Bei einem solch emotionalen Thema gibt es auch innerhalb der katholischen Kirche durchaus Konfliktpotential – vor allem auch wegen der strengen katholischen Morallehre. So kommt mancher katholischer Religionslehrer in die Zwickmühle, wenn in der Oberstufe das Thema Liebe und Partnerschaft auf dem Lehrplan steht: "Da kommen von Seiten der Schüler natürlich schon Fragen von Verhütung und Kondomen auf. Nicht wenige Lehrer fürchten aber um ihre Missio Canonica, also um ihre kirchliche Unterrichtserlaubnis, wenn sie das Thema zu offensiv angehen", erklärt Annette Wermuth.
Heikles Thema Homosexualität
Und auch das Thema Homosexualität ist heikel: Dass der Katechismus Homosexuelle zwar achtet, das Ausleben der Homosexualität aber verbietet, dürfte nicht jedem Kind und Jugendlichen leicht zu vermitteln sein. Und auch die Reaktionen der Experten auf das Thema ist unterschiedlich: Während Annette Wermuth darauf hinweist, dass die jüngsten Päpste auch in Bezug auf Sexualität immer stärker von einer Verantwortungs- statt einer Verbotsmoral sprechen, betont Elisabeth Raith-Paula von MFM, dass sich ihr Programm auf Fruchtbarkeit konzentriere. Und Corbin Gams von der Hochschule in Heiligenkreuz erklärt, dass seines Wissens nach "eine biophysiologische Ursache von Homosexualität bislang nicht wissenschaftlich belegt wurde". Jedem Menschen solle es daher "freistehen, zum Beispiel in einem therapeutischen Kontext den Ursachen seiner sexuellen Entwicklung nachzugehen".

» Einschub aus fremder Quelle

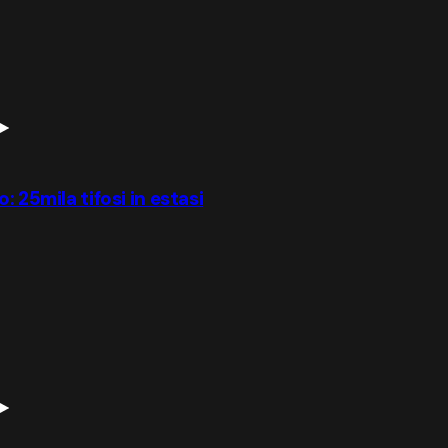
 25mila tifosi in estasi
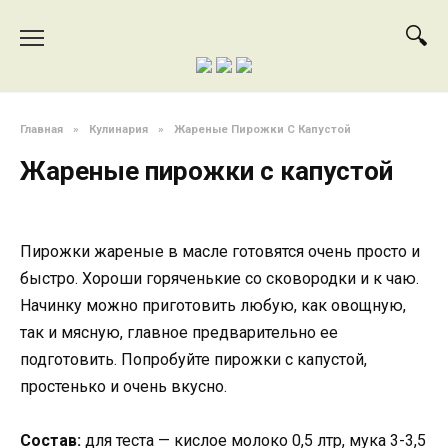
Перейти
к
содержанию
Главная
»
Кулинария
»
Жареные Пирожки С Капустой
Жареные пирожки с капустой
Пирожки жареные в масле готовятся очень просто и
быстро. Хороши горяченькие со сковородки и к чаю.
Начинку можно приготовить любую, как овощную,
так и мясную, главное предварительно ее
подготовить. Попробуйте пирожки с капустой,
простенько и очень вкусно.
Состав:
для теста — кислое молоко 0,5 лтр, мука 3-3,5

Doch trotz mancher Kontroversen – ein Ziel eint alle Experten: Das Thema Sexualerziehung und Sexualpädagogik aus der gesellschaftlichen Tabuzone herauszuholen, in der es sich immer noch befindet. "Es gibt viele Eltern, die eigentlich nicht gern darüber sprechen und auch viele Schulen tun sich schwer, Sexualkundeunterricht wirklich auch für alle Schulstufen vorzusehen", sagt Holger Dörnemann. Dabei spiele die Schule bei der Sexualerziehung eine immer wichtigere Rolle.